(Recorded data)
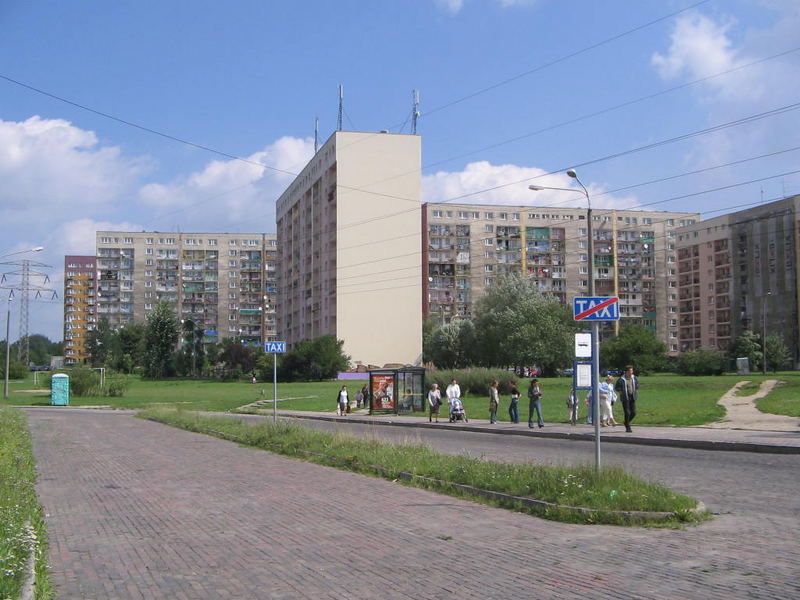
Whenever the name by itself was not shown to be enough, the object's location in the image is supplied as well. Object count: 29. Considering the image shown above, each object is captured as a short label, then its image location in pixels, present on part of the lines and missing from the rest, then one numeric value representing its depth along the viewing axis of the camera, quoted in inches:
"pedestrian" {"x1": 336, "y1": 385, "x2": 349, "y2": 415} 1655.6
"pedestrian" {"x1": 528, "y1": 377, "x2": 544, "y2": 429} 1119.0
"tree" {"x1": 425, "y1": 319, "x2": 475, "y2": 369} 3585.1
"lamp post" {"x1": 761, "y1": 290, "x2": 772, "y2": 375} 3193.9
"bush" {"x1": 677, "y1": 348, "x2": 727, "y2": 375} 3171.8
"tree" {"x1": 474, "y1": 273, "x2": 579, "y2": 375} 3139.8
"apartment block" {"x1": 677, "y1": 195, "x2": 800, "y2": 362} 4146.2
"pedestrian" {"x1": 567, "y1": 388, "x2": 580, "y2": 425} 1133.1
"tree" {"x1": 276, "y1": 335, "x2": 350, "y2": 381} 3489.2
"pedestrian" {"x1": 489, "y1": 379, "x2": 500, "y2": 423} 1242.0
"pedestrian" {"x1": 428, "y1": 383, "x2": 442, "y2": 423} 1357.0
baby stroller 1314.0
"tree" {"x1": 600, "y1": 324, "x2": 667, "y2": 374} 3196.4
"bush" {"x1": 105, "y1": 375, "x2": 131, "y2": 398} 2620.6
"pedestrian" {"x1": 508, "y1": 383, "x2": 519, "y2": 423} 1214.3
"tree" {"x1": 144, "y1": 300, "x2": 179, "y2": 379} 4414.4
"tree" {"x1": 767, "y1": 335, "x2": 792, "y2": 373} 3681.1
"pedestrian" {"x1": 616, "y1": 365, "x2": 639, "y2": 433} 958.4
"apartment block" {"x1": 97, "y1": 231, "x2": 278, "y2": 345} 5910.4
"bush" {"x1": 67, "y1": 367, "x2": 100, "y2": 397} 2635.3
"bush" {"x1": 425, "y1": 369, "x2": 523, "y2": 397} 2044.8
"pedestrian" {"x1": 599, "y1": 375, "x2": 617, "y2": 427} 1047.0
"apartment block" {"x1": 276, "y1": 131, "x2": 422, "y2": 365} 3614.7
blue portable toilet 2251.5
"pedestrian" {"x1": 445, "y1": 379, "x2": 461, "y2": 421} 1327.5
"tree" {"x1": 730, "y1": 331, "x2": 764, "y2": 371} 3678.6
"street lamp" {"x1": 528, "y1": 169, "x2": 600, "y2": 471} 454.3
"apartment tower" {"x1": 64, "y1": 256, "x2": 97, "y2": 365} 6565.0
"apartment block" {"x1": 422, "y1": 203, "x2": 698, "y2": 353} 4891.7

**WHAT THE TASK ASKS:** Read the entries above and find each line holding the word "block". Copy it out.

**SOLUTION TO THIS TASK:**
"apartment block" {"x1": 677, "y1": 195, "x2": 800, "y2": 362} 4146.2
"apartment block" {"x1": 97, "y1": 231, "x2": 278, "y2": 345} 5910.4
"apartment block" {"x1": 276, "y1": 131, "x2": 422, "y2": 365} 3614.7
"apartment block" {"x1": 422, "y1": 203, "x2": 698, "y2": 353} 4891.7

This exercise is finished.